New Cerberus Malware Found That Bypasses Google Authenticator

Google Authenticator Password Illustration AH

Security researchers at ThreatFabric have now discovered a new variant of Android-focused Cerberus malware that could bypass Google Authenticator entirely. The malware would accomplish that by essentially capturing and stealing the authentication codes from the app. Those codes are typically utilized as a secondary identifying measure alongside more standard passwords for a given account.

The new strain of Cerberus includes a number of alterations. Not least of all, it takes advantage of Accessibility permission in Android to access one-time codes generated by Google’s Authenticator app. It does that by gaining access to the content of the Android interface while Authenticator is running. That information is sent to a command-and-control server.

As a result, those codes can be used to access various accounts, even from a remote location without physical access to the device. That circumvents precisely the type of security that Google Authenticator is intended to provide.


What does the change mean for Cerberus malware?

Now, Cerberus is one of many different malware types found in Android. It’s primarily a banking trojan but can also access credentials for other types of accounts. It’s already fairly advanced.

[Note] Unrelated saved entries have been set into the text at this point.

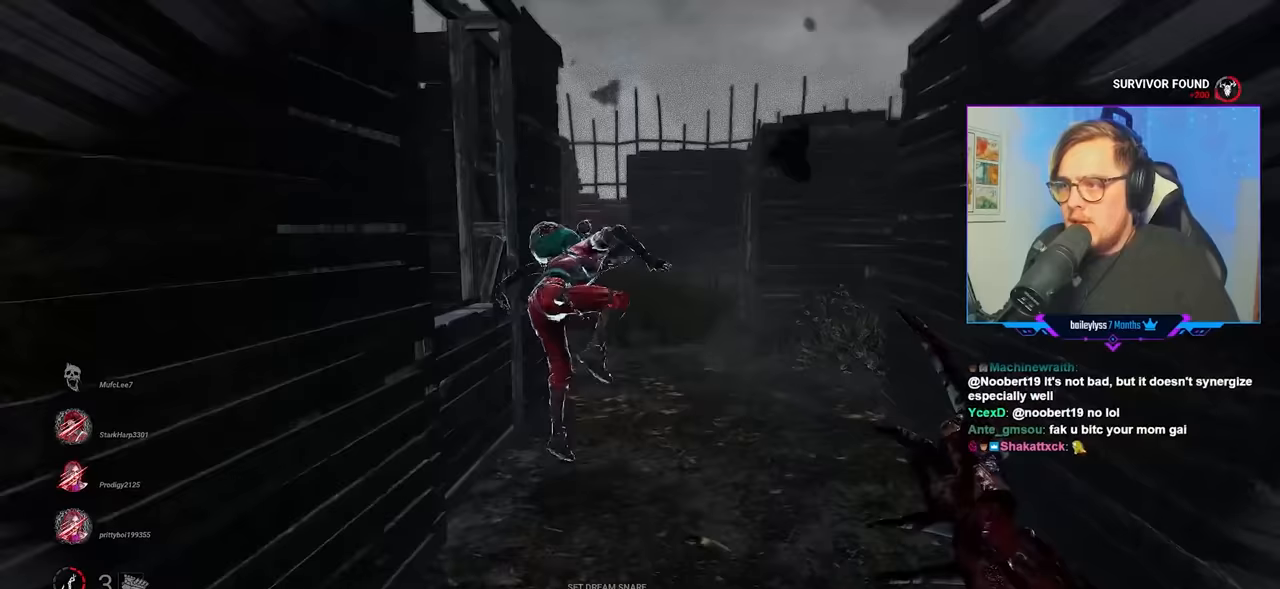
{"keys": ["w"], "mouse": ["left"], "mouse_move": "up-left", "events": [[200, "mouse_left", "down"]]}
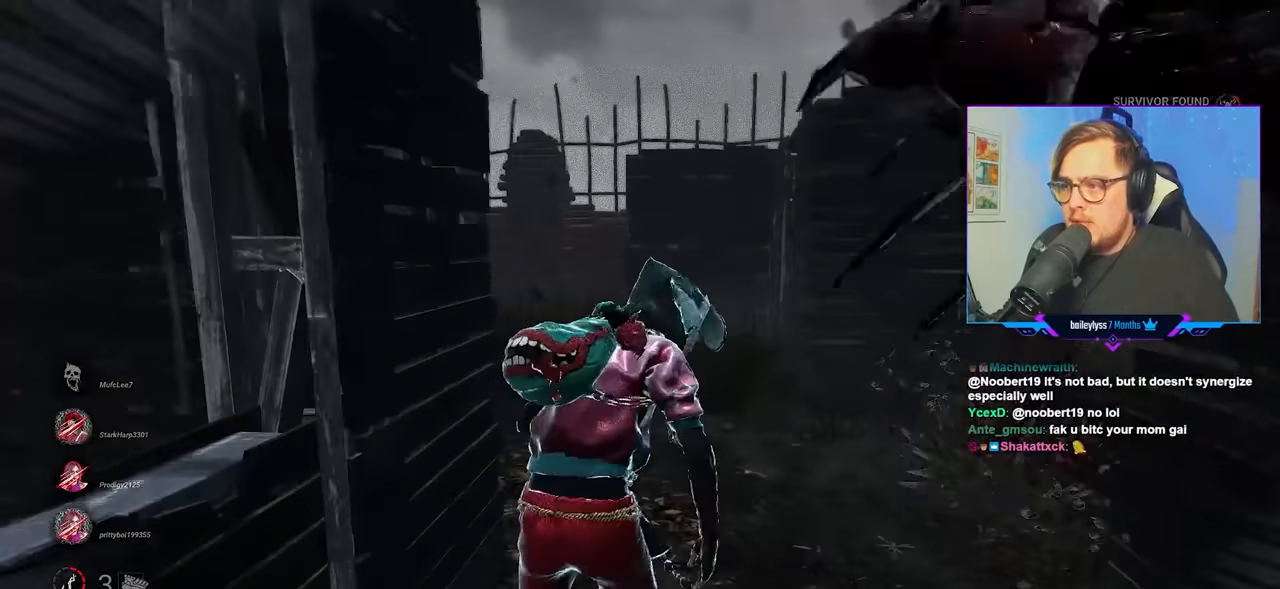
{"keys": ["d"], "mouse": ["left"], "mouse_move": "up-right", "events": [[167, "mouse_left", "up"], [267, "d", "down"], [267, "mouse_left", "down"], [300, "w", "up"]]}
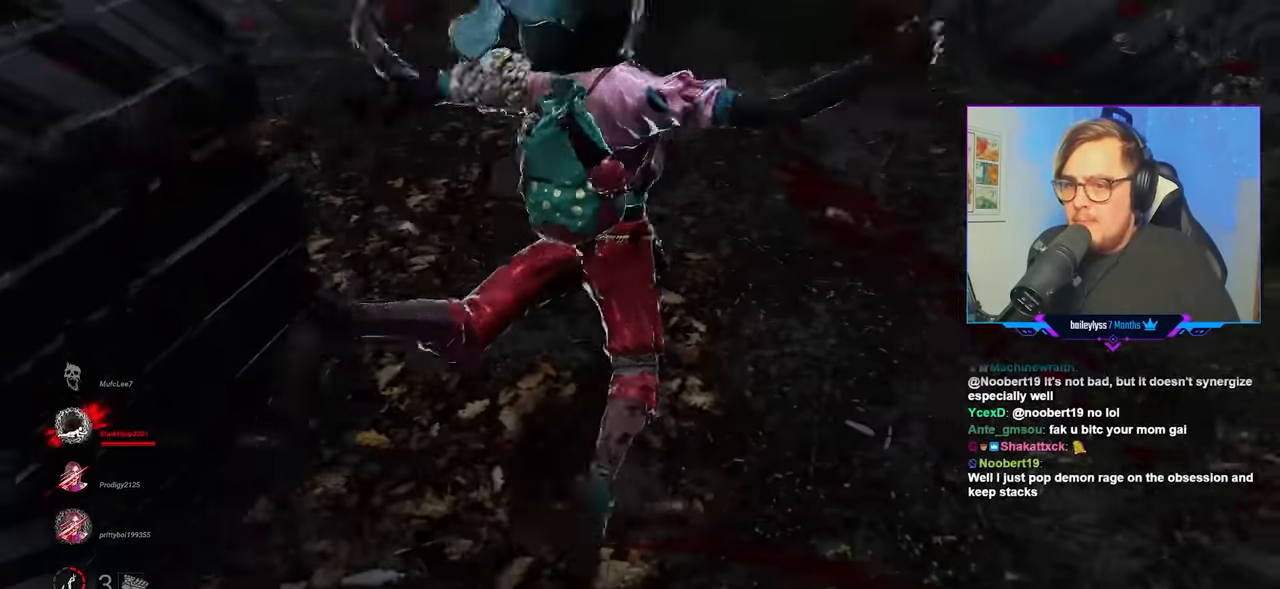
{"keys": ["space", "w"], "mouse": [], "mouse_move": "still", "events": [[183, "w", "down"], [250, "d", "up"], [267, "mouse_left", "up"], [467, "space", "down"]]}
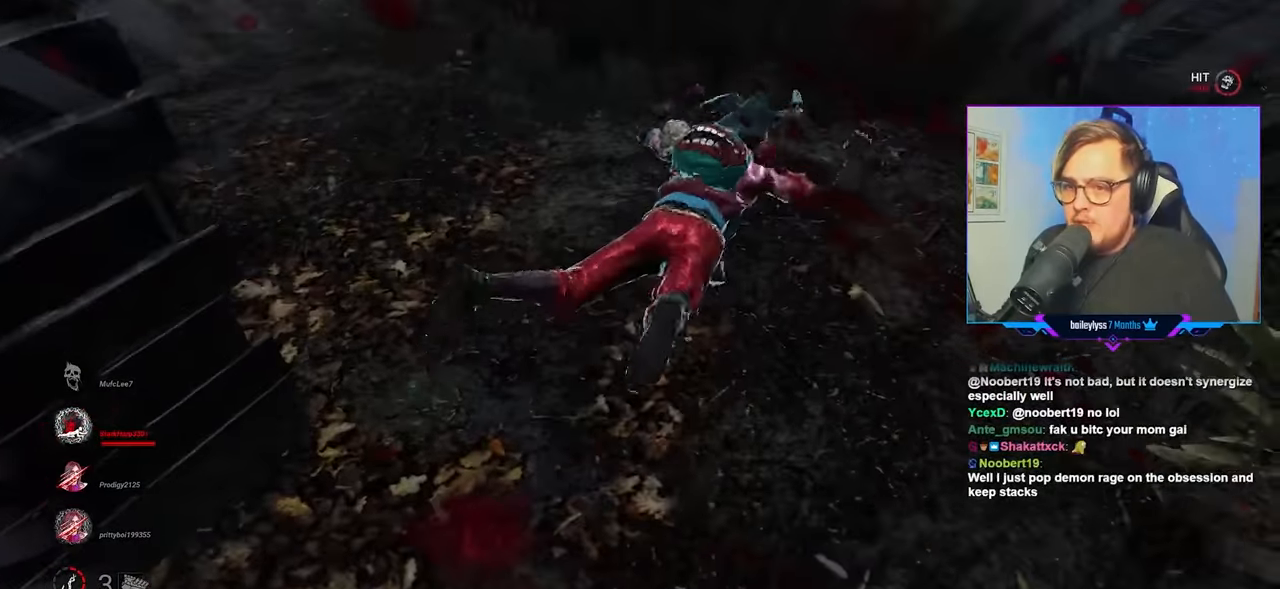
{"keys": ["w"], "mouse": [], "mouse_move": "still", "events": [[50, "space", "up"], [200, "space", "down"], [300, "space", "up"], [433, "space", "down"], [500, "space", "up"]]}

The addition of these remote access trojan (RAT) features would move it into a different class of malware.

That’s because there have generally not been many iterations of malware that have been able to surpass multi-factor authentication methods. More pertinently, Google’s Authenticator app doesn’t transmit the six-to-eight digit codes it generates. Those stay on-device, typically adding an additional layer of protection over standard SMS-based authentication methods.

The added ability to bypass that layer of security would make Cerberus particularly potent, placing it far apart from malware that has historically infected apps on and devices running Google’s mobile OS.

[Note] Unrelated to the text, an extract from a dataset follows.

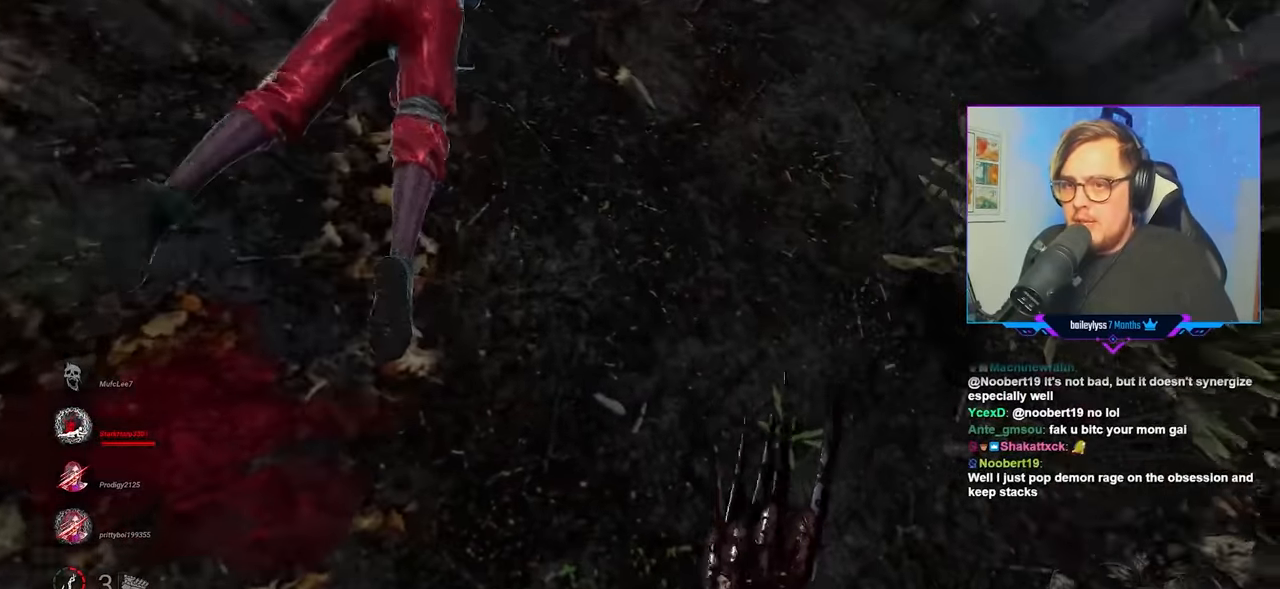
{"keys": ["w"], "mouse": [], "mouse_move": "still", "events": [[117, "space", "down"], [217, "space", "up"], [317, "space", "down"], [450, "space", "up"]]}
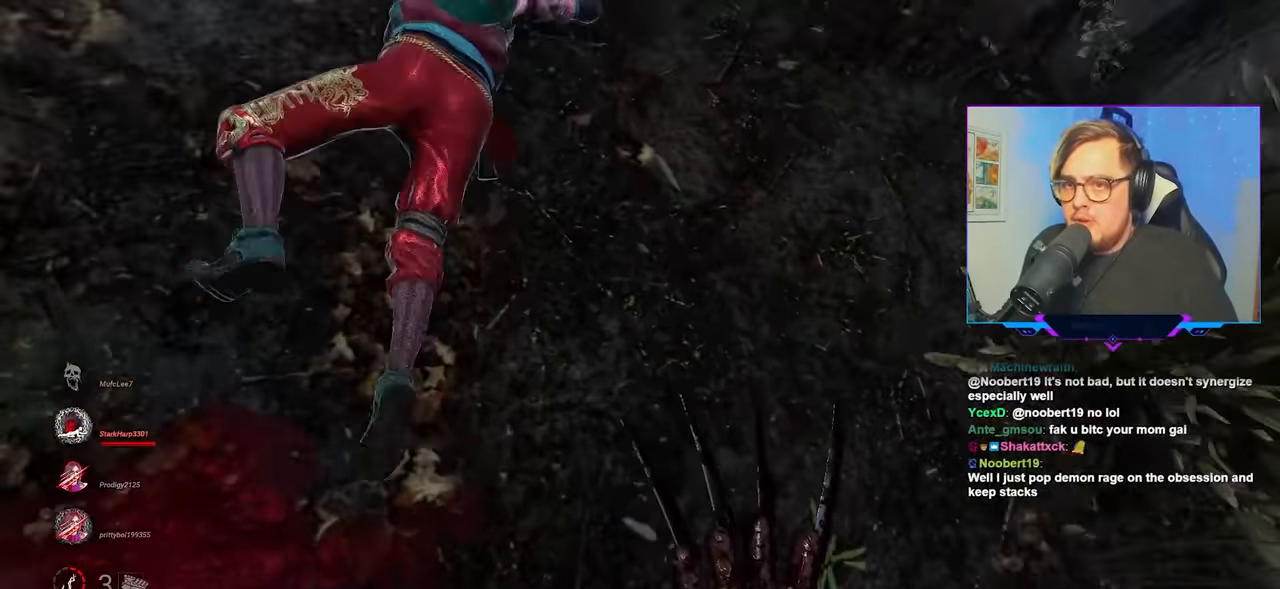
{"keys": ["space", "w"], "mouse": [], "mouse_move": "still", "events": [[50, "space", "down"], [133, "space", "up"], [233, "space", "down"], [317, "space", "up"], [467, "space", "down"]]}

The new Cerberus malware isn’t a threat to Google Authenticator for now

For the time being, ThreatFabric reports that the new strain of Cerberus doesn’t appear to be live. In fact, it doesn’t appear to be available or even advertised via the web’s hacking forums. The implication, the researchers say, is that it is still undergoing testing. So while users should be aware of the threat, it isn’t a big problem just yet.

It may be possible for Google to act on the information and formulate a plan or solution that prevents the new strain from stealing the codes. That also shouldn’t be taken as a comfort for all users. The solution here would probably entail changes to permissions that prevent Cerberus from abusing those, to begin with. That would, summarily, require changes to the underlying Android system.

Whether any such change could be implemented via either a firmware or security patch update, isn’t immediately clear. Google wouldn’t necessarily be able to spread it out, regardless. Instead, it would fall to hardware OEMs and their respective update cycles. Those vary significantly, to begin with. Older devices wouldn’t automatically receive an update at all.


Conversely, Google could approach the problem by changing how and which apps can access Accessibility-related permissions.

That doesn’t bode well for Android users if ThreatFabric is correct about its likely release in the near future. That could leave very few alternatives for users who utilize multi-factor authentication.